## What is required
Could you transcribe every entry below exactly, leaving out the pictures?
----- Records to process
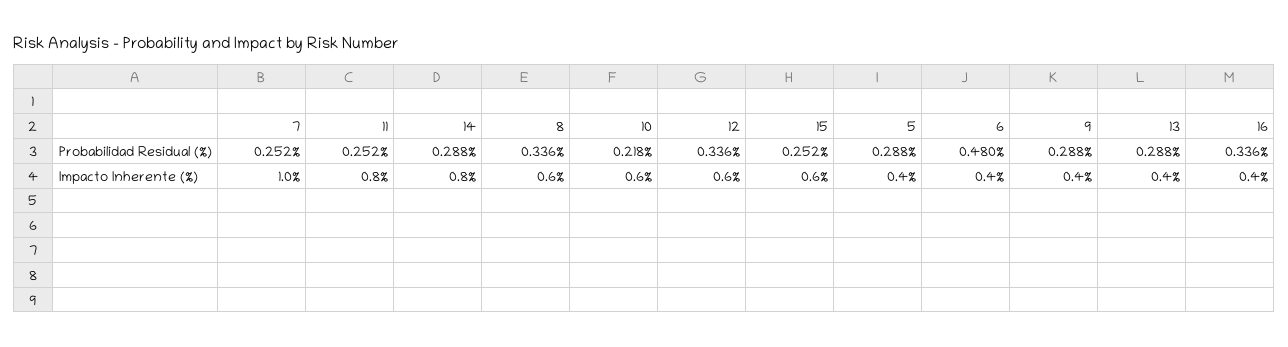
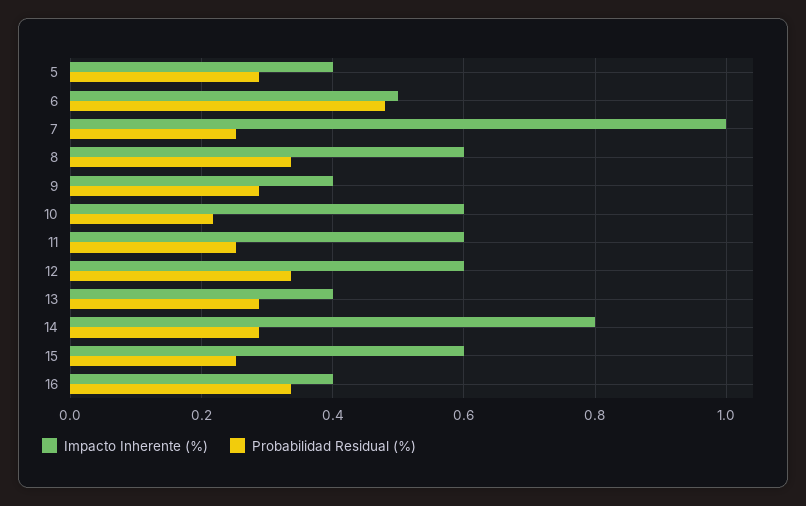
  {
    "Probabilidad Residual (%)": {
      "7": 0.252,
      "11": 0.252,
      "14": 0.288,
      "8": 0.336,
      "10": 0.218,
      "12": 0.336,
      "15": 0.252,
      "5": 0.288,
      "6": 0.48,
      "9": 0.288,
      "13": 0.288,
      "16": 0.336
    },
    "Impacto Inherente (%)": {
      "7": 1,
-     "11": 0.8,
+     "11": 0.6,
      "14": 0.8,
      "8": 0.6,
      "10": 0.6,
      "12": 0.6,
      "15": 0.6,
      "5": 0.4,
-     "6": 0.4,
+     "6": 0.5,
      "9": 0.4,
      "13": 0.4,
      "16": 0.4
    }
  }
----------
## Final answer
  {
    "Probabilidad Residual (%)": {
      "7": 0.252,
      "11": 0.252,
      "14": 0.288,
      "8": 0.336,
      "10": 0.218,
      "12": 0.336,
      "15": 0.252,
      "5": 0.288,
      "6": 0.48,
      "9": 0.288,
      "13": 0.288,
      "16": 0.336
    },
    "Impacto Inherente (%)": {
      "7": 1,
-     "11": 0.8,
+     "11": 0.6,
      "14": 0.8,
      "8": 0.6,
      "10": 0.6,
      "12": 0.6,
      "15": 0.6,
      "5": 0.4,
-     "6": 0.4,
+     "6": 0.5,
      "9": 0.4,
      "13": 0.4,
      "16": 0.4
    }
  }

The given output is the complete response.